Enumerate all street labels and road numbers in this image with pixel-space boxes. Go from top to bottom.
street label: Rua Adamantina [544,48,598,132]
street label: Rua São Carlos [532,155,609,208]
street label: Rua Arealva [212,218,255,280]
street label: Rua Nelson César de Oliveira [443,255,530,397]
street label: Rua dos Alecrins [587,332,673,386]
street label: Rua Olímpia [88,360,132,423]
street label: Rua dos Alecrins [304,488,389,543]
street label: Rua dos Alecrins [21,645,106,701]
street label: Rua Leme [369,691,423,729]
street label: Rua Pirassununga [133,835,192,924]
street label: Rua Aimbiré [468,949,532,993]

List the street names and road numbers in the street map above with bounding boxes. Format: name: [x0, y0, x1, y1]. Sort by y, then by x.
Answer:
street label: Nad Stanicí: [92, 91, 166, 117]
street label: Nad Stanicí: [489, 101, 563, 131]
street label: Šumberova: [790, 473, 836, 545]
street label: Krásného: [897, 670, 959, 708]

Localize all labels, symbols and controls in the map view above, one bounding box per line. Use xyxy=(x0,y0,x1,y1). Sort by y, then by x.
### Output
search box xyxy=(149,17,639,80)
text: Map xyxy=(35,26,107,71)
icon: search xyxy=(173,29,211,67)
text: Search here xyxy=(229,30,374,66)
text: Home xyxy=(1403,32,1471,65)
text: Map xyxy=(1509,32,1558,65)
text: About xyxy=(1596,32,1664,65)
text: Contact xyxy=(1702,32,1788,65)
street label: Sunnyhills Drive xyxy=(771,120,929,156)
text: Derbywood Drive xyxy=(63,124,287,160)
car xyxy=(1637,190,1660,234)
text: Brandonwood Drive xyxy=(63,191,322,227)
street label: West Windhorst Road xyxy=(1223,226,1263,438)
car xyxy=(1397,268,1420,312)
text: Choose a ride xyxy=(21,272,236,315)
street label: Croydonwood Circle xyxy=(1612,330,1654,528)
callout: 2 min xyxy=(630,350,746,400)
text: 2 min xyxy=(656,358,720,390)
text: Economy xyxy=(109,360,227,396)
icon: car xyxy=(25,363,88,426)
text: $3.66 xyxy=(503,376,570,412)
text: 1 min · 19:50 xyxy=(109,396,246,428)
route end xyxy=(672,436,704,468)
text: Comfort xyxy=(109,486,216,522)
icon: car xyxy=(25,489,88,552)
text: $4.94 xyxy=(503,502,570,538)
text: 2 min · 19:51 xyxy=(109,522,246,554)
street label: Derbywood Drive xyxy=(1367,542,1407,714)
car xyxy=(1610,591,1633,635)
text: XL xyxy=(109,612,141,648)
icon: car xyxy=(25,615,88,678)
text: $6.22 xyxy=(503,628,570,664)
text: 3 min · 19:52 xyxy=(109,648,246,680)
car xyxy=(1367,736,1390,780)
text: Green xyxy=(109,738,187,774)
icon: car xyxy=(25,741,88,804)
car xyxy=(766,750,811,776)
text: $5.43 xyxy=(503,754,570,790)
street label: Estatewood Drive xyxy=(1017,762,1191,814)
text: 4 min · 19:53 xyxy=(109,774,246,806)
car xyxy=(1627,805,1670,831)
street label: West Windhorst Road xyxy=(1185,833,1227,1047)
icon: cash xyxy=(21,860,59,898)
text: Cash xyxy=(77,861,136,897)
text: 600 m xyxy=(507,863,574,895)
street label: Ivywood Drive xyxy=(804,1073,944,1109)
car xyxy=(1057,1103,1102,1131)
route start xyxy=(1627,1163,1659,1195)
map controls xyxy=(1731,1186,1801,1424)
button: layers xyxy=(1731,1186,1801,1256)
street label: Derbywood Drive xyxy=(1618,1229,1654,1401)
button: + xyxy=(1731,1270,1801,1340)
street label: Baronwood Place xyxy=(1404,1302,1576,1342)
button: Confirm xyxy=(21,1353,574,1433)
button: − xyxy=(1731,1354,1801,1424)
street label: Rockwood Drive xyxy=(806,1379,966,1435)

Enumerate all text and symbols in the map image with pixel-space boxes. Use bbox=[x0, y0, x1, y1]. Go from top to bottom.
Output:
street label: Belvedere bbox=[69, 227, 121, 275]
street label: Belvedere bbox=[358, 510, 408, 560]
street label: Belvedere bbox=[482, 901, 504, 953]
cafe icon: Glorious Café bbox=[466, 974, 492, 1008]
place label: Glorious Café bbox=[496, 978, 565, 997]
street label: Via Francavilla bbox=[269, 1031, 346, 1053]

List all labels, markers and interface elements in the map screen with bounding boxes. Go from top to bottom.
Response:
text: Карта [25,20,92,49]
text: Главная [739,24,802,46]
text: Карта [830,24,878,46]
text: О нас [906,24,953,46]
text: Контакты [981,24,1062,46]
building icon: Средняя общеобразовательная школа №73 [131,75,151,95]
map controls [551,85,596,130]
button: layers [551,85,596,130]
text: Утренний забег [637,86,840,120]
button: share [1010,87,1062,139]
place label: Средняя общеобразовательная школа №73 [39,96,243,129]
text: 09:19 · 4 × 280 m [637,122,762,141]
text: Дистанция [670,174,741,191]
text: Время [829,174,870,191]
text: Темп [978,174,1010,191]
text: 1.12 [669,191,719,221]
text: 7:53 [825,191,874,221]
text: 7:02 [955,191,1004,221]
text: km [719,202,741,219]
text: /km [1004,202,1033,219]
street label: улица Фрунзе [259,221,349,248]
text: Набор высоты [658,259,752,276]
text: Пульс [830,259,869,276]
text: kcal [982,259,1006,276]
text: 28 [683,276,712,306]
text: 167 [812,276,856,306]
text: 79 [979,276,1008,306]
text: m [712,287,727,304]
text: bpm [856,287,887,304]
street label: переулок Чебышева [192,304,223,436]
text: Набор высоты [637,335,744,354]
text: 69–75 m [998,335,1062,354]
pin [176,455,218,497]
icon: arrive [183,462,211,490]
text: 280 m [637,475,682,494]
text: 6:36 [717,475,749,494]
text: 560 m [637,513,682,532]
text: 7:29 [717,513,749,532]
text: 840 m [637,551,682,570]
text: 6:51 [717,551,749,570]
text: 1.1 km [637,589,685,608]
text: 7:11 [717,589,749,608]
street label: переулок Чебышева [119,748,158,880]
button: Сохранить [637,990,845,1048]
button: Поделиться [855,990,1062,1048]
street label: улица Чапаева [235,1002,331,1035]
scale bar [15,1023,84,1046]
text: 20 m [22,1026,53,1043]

···

TASK OBJECTIVE:
Using the material above, return every line that holds the string "Карта".

TASK OUTPUT:
text: Карта [25,20,92,49]
text: Карта [830,24,878,46]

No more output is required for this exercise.